▶ **TRY IT**
Reproduce word for word the lines in the rows below, starting with the line containing "Emergency support may" and going on through the line containing "Service Coverage in The", both included.

▶ **PROVIDED RECORDS**
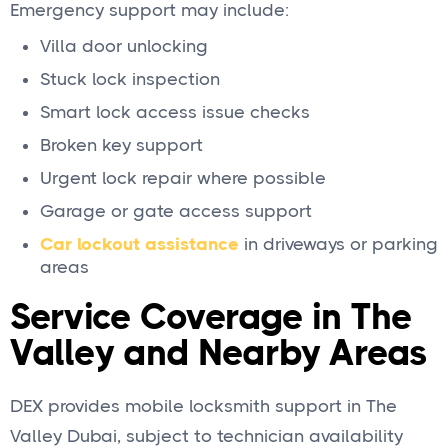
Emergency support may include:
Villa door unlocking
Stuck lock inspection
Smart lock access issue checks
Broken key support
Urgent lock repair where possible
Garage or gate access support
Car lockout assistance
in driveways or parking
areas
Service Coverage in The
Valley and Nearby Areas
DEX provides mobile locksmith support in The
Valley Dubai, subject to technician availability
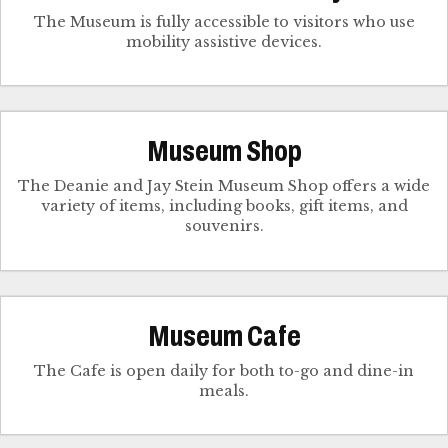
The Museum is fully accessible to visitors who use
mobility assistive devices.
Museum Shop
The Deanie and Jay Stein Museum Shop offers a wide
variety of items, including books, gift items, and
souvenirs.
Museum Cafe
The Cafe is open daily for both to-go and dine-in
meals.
* * *
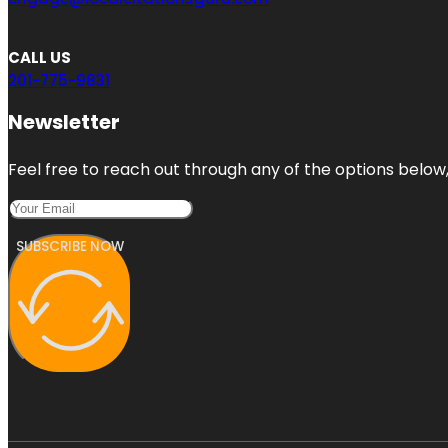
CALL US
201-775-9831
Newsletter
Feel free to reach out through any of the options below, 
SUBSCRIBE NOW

▶ **OUTPUT OF THE TASK**
Emergency support may include:
Villa door unlocking
Stuck lock inspection
Smart lock access issue checks
Broken key support
Urgent lock repair where possible
Garage or gate access support
Car lockout assistance
in driveways or parking
areas
Service Coverage in The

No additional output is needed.